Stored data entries
________________________

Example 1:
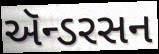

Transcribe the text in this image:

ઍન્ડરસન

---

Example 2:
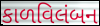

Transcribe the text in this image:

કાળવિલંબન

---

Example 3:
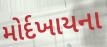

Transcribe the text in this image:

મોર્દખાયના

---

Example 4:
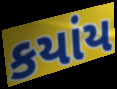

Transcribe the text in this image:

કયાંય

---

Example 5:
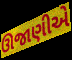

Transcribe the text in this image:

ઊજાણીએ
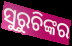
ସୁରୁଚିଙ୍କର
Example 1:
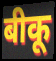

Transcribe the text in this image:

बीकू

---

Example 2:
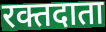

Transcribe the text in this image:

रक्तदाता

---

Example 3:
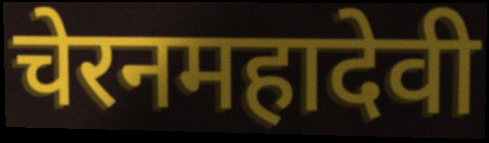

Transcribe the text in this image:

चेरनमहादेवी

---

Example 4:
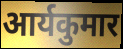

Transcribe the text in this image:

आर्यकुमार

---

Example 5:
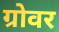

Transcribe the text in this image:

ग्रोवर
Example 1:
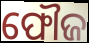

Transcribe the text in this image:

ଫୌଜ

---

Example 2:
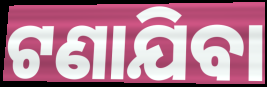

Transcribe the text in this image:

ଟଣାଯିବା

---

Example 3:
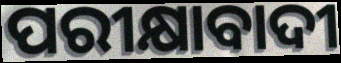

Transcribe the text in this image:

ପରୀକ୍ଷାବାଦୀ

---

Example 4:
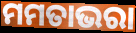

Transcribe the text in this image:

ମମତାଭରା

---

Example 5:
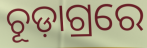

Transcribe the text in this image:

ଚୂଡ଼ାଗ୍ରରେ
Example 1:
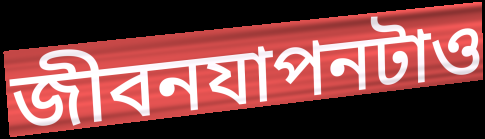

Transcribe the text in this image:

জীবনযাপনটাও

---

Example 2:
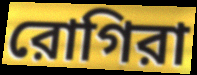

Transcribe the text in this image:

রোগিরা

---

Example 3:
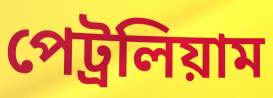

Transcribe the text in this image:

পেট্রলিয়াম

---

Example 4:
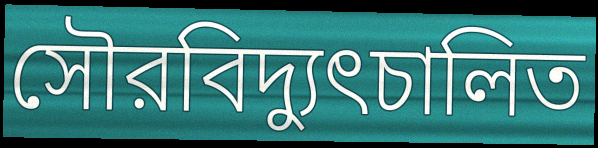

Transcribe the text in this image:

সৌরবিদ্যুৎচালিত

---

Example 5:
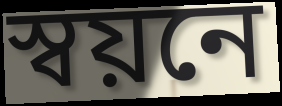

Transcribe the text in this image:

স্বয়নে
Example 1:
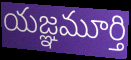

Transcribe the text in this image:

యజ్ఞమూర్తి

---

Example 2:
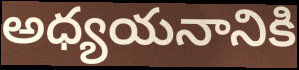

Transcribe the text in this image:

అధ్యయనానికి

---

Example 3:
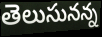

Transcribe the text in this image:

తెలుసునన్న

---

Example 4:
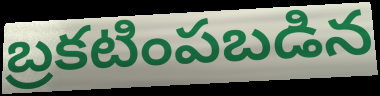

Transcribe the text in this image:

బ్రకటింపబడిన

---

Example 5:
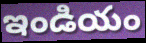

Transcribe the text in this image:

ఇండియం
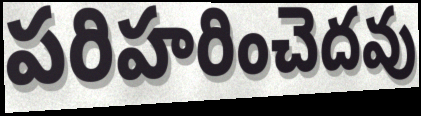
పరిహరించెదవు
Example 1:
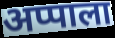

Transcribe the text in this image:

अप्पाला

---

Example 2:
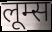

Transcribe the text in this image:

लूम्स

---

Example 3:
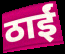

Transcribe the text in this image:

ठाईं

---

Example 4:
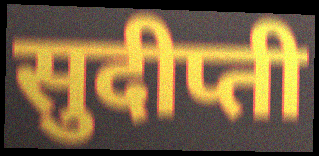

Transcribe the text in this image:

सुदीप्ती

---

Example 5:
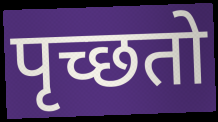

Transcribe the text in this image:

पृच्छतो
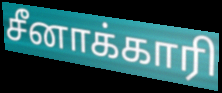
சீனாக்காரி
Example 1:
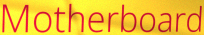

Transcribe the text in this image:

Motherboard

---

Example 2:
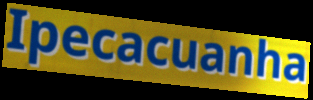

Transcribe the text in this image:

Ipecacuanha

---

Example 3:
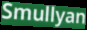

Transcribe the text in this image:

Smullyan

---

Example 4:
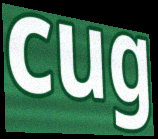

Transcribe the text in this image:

________________________

-- Task --
Print all entries exactly. The images do not belong in the copy.

-- Solution to this problem --
Example 1:

Transcribe the text in this image:

ઍન્ડરસન

---

Example 2:

Transcribe the text in this image:

કાળવિલંબન

---

Example 3:

Transcribe the text in this image:

મોર્દખાયના

---

Example 4:

Transcribe the text in this image:

કયાંય

---

Example 5:

Transcribe the text in this image:

ઊજાણીએ
ସୁରୁଚିଙ୍କର
Example 1:

Transcribe the text in this image:

बीकू

---

Example 2:

Transcribe the text in this image:

रक्तदाता

---

Example 3:

Transcribe the text in this image:

चेरनमहादेवी

---

Example 4:

Transcribe the text in this image:

आर्यकुमार

---

Example 5:

Transcribe the text in this image:

ग्रोवर
Example 1:

Transcribe the text in this image:

ଫୌଜ

---

Example 2:

Transcribe the text in this image:

ଟଣାଯିବା

---

Example 3:

Transcribe the text in this image:

ପରୀକ୍ଷାବାଦୀ

---

Example 4:

Transcribe the text in this image:

ମମତାଭରା

---

Example 5:

Transcribe the text in this image:

ଚୂଡ଼ାଗ୍ରରେ
Example 1:

Transcribe the text in this image:

জীবনযাপনটাও

---

Example 2:

Transcribe the text in this image:

রোগিরা

---

Example 3:

Transcribe the text in this image:

পেট্রলিয়াম

---

Example 4:

Transcribe the text in this image:

সৌরবিদ্যুৎচালিত

---

Example 5:

Transcribe the text in this image:

স্বয়নে
Example 1:

Transcribe the text in this image:

యజ్ఞమూర్తి

---

Example 2:

Transcribe the text in this image:

అధ్యయనానికి

---

Example 3:

Transcribe the text in this image:

తెలుసునన్న

---

Example 4:

Transcribe the text in this image:

బ్రకటింపబడిన

---

Example 5:

Transcribe the text in this image:

ఇండియం
పరిహరించెదవు
Example 1:

Transcribe the text in this image:

अप्पाला

---

Example 2:

Transcribe the text in this image:

लूम्स

---

Example 3:

Transcribe the text in this image:

ठाईं

---

Example 4:

Transcribe the text in this image:

सुदीप्ती

---

Example 5:

Transcribe the text in this image:

पृच्छतो
சீனாக்காரி
Example 1:

Transcribe the text in this image:

Motherboard

---

Example 2:

Transcribe the text in this image:

Ipecacuanha

---

Example 3:

Transcribe the text in this image:

Smullyan

---

Example 4:

Transcribe the text in this image:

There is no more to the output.